FBR cuts Islamabad property valuation rates by up to 35%

FBR cuts Islamabad property valuation rates by up to 35%

The Federal Board of Revenue (FBR) has declared a substantial decrease in property valuation in Islamabad, reducing official rates by 30 to 35 percent across various residential and commercial categories.

The updated valuation tables were released via a notification on Thursday, indicating a significant change in the pricing structure of the capital’s real estate market.

This adjustment impacts both constructed properties and plots in numerous sectors, although some key commercial areas largely maintain their previous valuation standards.

According to the new framework, the valuation rate for residential and commercial superstructures that are up to five years old in the older sectors of Islamabad has been decreased from Rs3,000 to Rs2,500 per square foot.

For buildings that are older than five years, the rate has been reduced from Rs1,500 to Rs1,200 per square foot. These changes represent a comprehensive correction in the official property prices used for taxation and transaction purposes.

In rural Islamabad, the valuation by FBR will still be determined by rates announced by the Additional Deputy Commissioner (Revenue) or District Collector, as per the notification dated July 1, 2025, leaving those regions unaffected by the recent changes.

The revised valuation tables indicate significant reductions across developing and mid-range sectors.

In B-17 and C-14, possession-based residential plots have decreased from Rs30,000 to Rs21,000 per square yard, while non-possession plots in B-17 have been lowered from Rs15,000 to Rs10,500. In C-15, rates have been reduced from Rs25,000 to Rs17,500 per square yard, and in C-16 from Rs20,000 to Rs14,000.

Rates of residential plots drop across Islamabad

D-12 has experienced a significant change, with the price of constructed residential flats decreasing from Rs15,000 to approximately Rs10,500 per square foot. In the same area, the value of commercial constructed properties is now around Rs17,500 per square foot.

Meanwhile, in D-13, the rates for residential plots have dropped from Rs16,000 to Rs11,200 per square yard. In the G-series sectors, G-13 has seen a decline from Rs100,000 to Rs70,000 per square yard.

G-14 is currently priced between Rs35,000 and Rs63,000, while G-15 ranges from Rs7,000 to Rs17,500. G-16 is valued between Rs6,000 and Rs10,500, and G-17 has decreased from Rs25,000 to Rs17,500 per square yard.

The reductions also affect several key residential areas. Margalla Town has fallen from Rs55,000 to Rs38,500 per square yard, Chak Shahzad from Rs50,000 to Rs35,000, and Banigala from Rs35,000 to Rs24,500.

Additionally, Park View has been adjusted downward to Rs24,500 per square yard. In more upscale sectors, valuation standards remain relatively high.

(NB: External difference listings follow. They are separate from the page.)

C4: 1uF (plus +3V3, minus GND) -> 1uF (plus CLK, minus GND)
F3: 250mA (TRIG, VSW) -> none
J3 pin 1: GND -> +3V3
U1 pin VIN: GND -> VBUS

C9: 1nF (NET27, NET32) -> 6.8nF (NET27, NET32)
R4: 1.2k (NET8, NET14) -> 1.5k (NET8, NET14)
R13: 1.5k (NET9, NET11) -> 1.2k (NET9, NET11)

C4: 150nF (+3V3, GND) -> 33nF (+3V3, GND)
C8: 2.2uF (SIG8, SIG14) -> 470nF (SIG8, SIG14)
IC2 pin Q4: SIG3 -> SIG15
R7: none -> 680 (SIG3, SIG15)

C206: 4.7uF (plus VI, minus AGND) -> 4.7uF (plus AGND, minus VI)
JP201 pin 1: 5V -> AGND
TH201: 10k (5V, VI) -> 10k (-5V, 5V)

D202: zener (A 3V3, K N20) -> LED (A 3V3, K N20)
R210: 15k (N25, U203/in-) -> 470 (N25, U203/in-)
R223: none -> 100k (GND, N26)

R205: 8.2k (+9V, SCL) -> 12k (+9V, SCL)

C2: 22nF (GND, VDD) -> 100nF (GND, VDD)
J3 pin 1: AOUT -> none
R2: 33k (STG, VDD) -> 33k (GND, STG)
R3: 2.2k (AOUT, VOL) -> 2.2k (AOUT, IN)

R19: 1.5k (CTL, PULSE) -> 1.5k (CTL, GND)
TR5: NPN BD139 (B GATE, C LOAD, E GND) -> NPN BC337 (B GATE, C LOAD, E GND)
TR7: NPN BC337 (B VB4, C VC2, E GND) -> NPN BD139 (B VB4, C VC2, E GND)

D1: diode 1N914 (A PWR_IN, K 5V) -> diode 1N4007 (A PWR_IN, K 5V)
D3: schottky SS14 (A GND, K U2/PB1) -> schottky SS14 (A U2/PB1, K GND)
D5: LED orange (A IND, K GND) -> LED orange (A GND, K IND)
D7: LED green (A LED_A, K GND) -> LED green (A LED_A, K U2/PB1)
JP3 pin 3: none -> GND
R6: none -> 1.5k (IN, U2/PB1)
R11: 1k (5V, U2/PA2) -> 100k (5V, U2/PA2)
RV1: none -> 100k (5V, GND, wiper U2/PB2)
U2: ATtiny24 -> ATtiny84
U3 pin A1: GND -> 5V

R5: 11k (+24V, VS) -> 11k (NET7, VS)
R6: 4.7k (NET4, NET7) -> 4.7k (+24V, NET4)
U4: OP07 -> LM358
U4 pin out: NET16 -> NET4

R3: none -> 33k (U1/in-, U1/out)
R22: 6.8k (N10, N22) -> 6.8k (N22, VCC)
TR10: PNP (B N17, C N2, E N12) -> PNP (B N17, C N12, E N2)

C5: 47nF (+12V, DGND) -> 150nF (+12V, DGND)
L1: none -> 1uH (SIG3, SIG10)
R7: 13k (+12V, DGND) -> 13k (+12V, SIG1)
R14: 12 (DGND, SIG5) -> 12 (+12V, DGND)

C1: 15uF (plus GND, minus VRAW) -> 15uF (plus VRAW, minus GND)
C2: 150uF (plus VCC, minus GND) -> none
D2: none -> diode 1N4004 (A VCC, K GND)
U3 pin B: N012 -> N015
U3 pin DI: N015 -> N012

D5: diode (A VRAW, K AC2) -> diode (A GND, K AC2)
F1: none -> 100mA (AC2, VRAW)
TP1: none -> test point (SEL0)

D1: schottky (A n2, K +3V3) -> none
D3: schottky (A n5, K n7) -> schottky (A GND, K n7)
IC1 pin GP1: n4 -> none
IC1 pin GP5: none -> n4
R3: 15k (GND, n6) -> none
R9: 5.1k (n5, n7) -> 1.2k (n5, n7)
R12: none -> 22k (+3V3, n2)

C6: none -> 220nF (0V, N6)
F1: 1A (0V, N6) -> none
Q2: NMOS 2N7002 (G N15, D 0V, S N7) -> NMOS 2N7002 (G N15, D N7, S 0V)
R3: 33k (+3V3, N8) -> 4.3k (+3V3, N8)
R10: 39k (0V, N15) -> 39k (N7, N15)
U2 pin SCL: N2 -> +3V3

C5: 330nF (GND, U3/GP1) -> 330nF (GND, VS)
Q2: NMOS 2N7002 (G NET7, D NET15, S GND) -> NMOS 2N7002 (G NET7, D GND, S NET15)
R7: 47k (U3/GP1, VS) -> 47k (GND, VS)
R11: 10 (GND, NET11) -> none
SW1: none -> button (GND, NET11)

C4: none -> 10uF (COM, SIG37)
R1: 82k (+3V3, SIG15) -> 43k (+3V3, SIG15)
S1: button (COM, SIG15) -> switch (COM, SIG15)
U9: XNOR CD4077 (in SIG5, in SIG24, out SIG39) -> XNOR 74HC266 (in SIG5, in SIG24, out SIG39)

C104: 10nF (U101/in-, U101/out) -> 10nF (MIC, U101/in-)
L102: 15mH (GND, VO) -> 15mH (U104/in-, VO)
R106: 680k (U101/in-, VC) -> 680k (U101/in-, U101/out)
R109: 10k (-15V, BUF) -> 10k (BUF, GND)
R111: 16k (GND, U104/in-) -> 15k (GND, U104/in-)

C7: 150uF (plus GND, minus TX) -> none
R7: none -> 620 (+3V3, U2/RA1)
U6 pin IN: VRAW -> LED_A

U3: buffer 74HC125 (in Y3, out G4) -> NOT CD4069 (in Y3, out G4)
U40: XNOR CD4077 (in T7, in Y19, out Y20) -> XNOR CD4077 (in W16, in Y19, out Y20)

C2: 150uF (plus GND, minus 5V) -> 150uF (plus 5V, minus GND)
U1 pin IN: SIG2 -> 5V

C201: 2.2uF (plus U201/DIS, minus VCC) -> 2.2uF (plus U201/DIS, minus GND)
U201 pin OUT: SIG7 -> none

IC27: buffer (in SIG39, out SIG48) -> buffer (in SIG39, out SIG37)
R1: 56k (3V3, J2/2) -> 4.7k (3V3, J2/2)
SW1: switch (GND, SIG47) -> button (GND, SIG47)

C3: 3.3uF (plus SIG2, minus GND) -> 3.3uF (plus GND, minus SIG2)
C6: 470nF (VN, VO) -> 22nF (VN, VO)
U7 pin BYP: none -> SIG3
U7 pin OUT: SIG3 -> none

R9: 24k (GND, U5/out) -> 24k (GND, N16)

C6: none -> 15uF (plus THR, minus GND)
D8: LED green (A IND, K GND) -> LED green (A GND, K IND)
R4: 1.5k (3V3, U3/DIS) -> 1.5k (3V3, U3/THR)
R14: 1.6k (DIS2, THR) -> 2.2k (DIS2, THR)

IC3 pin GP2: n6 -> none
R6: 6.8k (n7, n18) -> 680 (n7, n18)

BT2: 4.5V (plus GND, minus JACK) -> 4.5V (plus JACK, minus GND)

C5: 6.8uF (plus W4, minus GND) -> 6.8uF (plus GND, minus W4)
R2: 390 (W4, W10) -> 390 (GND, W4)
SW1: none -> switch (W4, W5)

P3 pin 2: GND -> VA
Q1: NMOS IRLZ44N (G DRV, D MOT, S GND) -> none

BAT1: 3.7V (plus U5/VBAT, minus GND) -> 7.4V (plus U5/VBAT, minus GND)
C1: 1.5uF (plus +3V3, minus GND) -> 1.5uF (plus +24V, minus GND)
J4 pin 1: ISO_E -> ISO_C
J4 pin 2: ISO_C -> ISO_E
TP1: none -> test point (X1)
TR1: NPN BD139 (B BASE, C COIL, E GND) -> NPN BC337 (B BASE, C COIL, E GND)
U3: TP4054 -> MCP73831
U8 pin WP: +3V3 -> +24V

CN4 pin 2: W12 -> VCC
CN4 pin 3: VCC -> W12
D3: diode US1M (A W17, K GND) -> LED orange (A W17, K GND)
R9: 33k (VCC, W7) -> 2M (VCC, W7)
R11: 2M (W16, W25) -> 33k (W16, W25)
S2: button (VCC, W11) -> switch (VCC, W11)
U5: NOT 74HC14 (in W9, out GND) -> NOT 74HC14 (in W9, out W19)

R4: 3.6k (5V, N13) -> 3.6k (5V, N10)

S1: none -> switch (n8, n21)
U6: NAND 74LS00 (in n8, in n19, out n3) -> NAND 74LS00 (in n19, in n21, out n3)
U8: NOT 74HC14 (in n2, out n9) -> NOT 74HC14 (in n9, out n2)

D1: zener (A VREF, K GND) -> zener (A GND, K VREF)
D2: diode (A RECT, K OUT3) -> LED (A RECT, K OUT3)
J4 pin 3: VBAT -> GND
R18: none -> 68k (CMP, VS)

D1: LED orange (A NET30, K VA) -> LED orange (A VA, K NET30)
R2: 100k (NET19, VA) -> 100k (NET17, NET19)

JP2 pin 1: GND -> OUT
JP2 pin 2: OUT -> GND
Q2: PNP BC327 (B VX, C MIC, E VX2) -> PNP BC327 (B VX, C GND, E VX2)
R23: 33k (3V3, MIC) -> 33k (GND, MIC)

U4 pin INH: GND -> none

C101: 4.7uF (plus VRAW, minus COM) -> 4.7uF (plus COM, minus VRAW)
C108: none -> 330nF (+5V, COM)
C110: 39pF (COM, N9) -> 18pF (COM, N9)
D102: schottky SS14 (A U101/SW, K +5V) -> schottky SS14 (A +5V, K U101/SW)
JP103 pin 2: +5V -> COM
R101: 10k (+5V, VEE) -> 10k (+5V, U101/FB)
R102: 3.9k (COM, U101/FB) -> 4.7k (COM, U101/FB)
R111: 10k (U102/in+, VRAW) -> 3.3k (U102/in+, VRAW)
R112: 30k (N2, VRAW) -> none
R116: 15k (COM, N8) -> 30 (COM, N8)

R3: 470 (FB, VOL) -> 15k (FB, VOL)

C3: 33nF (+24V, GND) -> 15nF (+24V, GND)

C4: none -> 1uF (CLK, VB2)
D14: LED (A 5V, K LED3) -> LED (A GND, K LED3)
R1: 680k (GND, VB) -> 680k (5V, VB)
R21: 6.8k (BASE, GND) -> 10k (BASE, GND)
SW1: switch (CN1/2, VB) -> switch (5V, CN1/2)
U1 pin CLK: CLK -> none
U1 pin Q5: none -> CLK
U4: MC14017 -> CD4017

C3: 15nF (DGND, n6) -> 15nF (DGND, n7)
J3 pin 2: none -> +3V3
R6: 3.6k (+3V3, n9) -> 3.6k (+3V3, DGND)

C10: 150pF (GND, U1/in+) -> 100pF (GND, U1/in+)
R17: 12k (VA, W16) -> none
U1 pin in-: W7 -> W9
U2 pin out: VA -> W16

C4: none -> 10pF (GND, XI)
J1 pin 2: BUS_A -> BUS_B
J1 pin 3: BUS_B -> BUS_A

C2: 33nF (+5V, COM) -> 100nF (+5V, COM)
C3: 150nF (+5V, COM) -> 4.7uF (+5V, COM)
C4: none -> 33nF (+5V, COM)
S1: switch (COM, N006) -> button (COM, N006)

In E-7, residential plots are priced at Rs225,000 per square yard, while constructed commercial properties are valued between Rs10,000 and Rs100,000 per square foot. In E-11, rates vary from Rs70,000 to Rs100,000 per square yard, and E-12 is set at Rs39,200 per square yard.

Commercial centers exhibit mixed trends. In the Blue Area along Jinnah Avenue, constructed flats are priced at Rs100,000 per square foot.

On Fazl-e-Haq Road, rates fluctuate between Rs8,000 and Rs50,000 per square foot.

Meanwhile, valuations in the New Blue Area and sectors G-9, F-9, G-8, and F-8 largely remain stable, ranging from Rs40,000 to Rs150,000 per square foot.